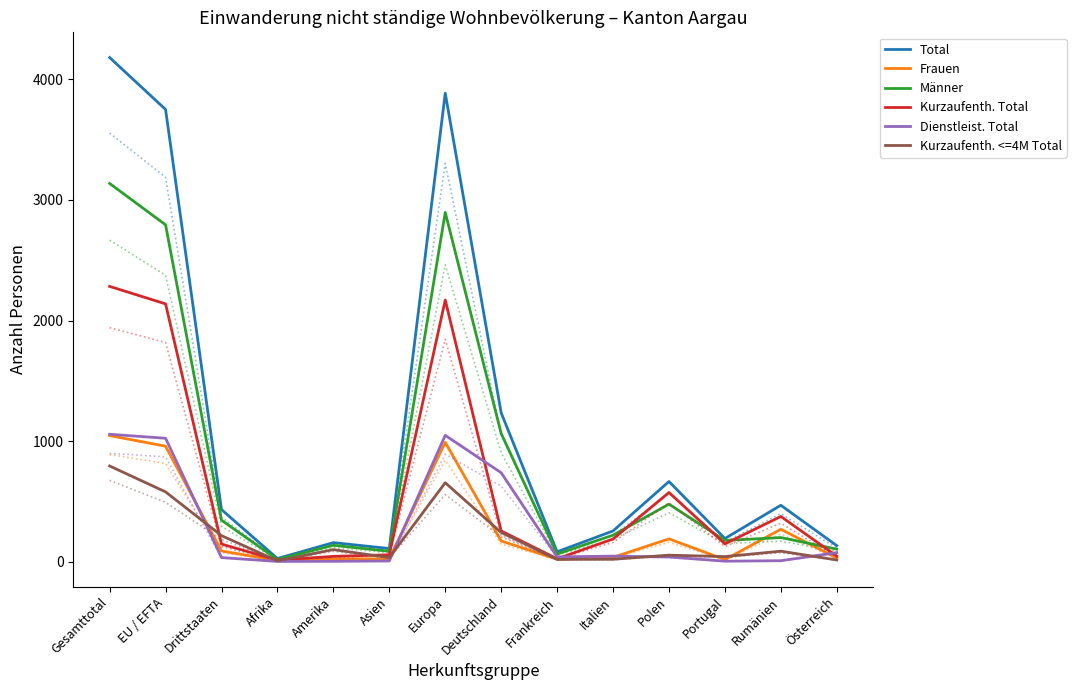

Is this an area chart (filled region under the line)?

No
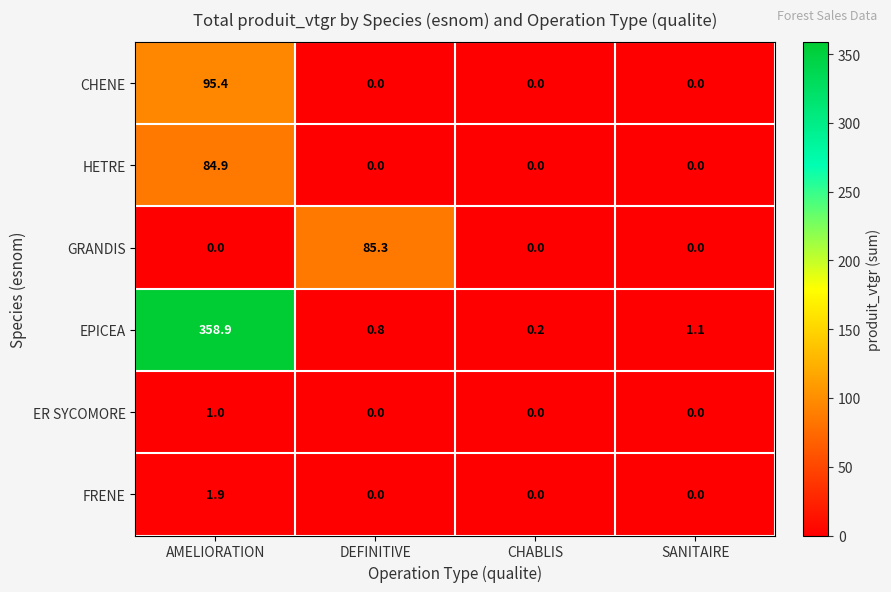

Rank the series by their maximum value, from highest to lowest.

EPICEA, CHENE, GRANDIS, HETRE, FRENE, ER SYCOMORE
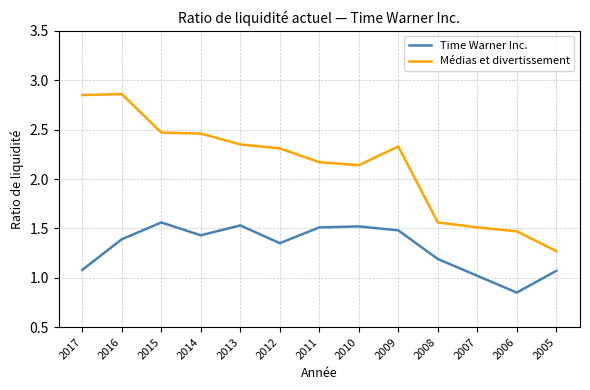

Is the value of Time Warner Inc. at 2005 greater than the value of Médias et divertissement at 2016?

No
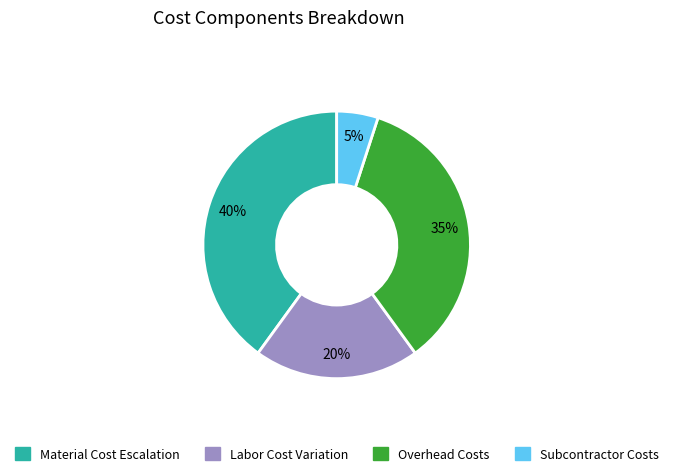

To the nearest percent, what is the difference between the largest and smallest slice percentages?

35%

○ ○ ○

_Work order_
Return every line of the items above that contains the word "value". Case counts.

_Finished exercise_
Rank the series by their maximum value, from highest to lowest.
Is the value of Time Warner Inc. at 2005 greater than the value of Médias et divertissement at 2016?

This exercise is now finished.